Another matter of concern is that the value conferred to rare species is such that worldwide wildlife trade, whether legal or not, is becoming increasingly organized, in particular at detecting species of interest. As an example, newly discovered species are rapidly spotted from the scientific literature and their populations are subsequently immediately depleted to fuel diverse markets, such as exotic pets (Stuart ). The perceived rarity of species is also reflected by their status according to the Convention on International Trade in Endangered Species of Wild Fauna and Flora (CITES), which regulates or bans their trade, and a recent study has shown that the proposal to change species to a more protected status, because their rarity had made them more vulnerable to exploitation, resulted in an immediate and important increase in their trade (Rivalan ). Advertising rarity without restriction when working for nature conservation is not an inconsequential action, as this could trigger ill-placed desire for exploitation that would be detrimental for the species concerned. For example, several botanical gardens, when giving public information about rare plants, have the policy of not displaying maps so that the public cannot locate them. Similarly, the birdwatcher community has self-imposed rules in this regard, and information on the location of rare local birds is not authorized in some countries. This type of information filter would be quite important and effective in a great number of cases. Yet information on rarity can, on the contrary, be an ally in the struggle against biodiversity loss.

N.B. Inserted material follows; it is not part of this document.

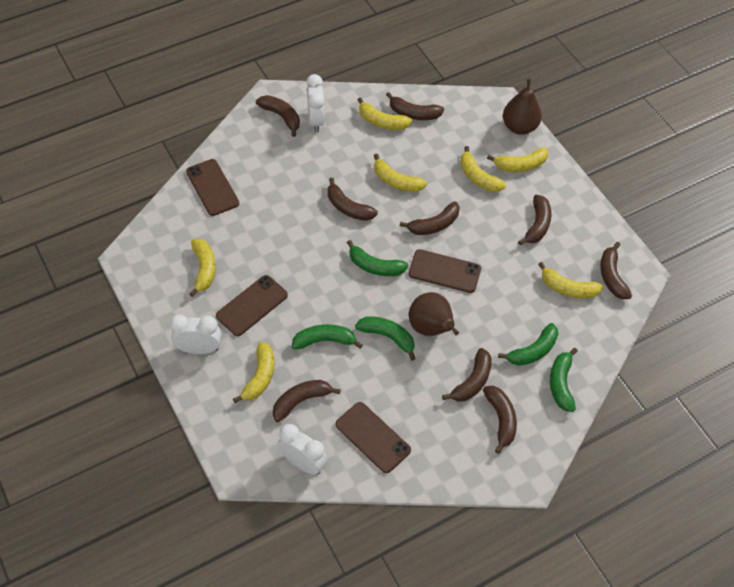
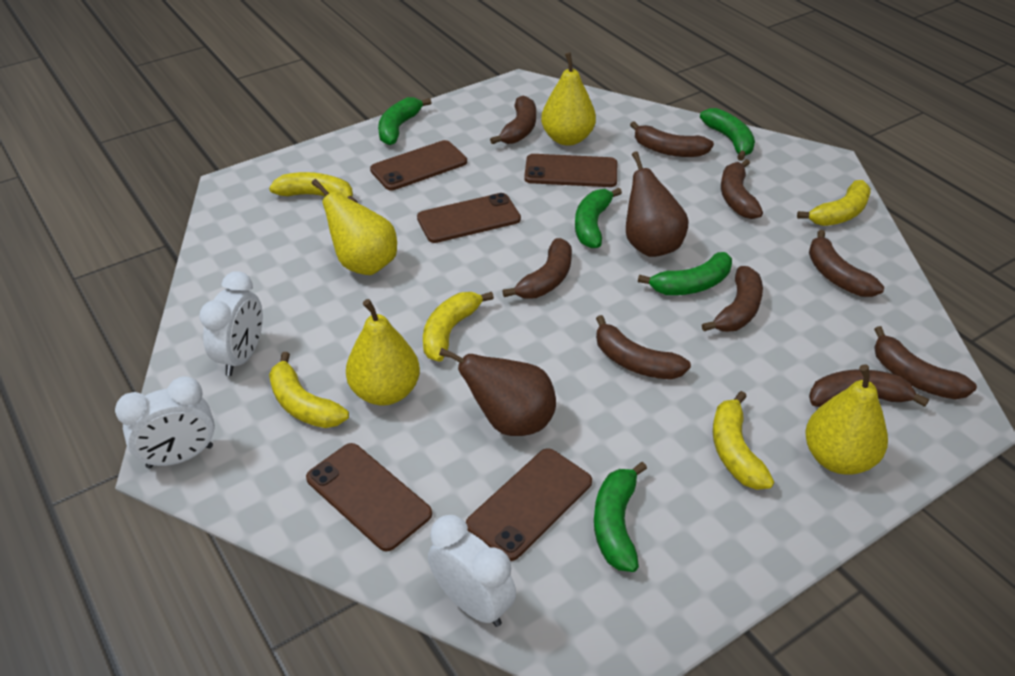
brown phone: 4 -> 5
yellow banana: 7 -> 5
yellow pear: 0 -> 4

Indeed, the second way of exploiting the knowledge that people do value rarer species is its use for the conservation of these species. It is surely important to know that, all other things being equal, conservation programmes for rare species have the potential to be the target of public support only because of the value their rarity confers them. Thus, focusing on rare species when searching for public money could be an advantage to fund-raising or area protection in a number of cases. This is good news for conservation and should be exploited for the protection of not only the rare species but also the ecosystem they live in, making rarity an attribute for both umbrella and flagship species.

In any case, the origin and specifics of this irrational preference for rare species is a key to understand and tackle the resulting behaviours, be it fighting wildlife trade or encouraging wildlife conservation. This remains to be deciphered through socio-psychological studies, which are now strongly needed both to understand the origin and conditions of this preference, and the possibility to act either against it or with it.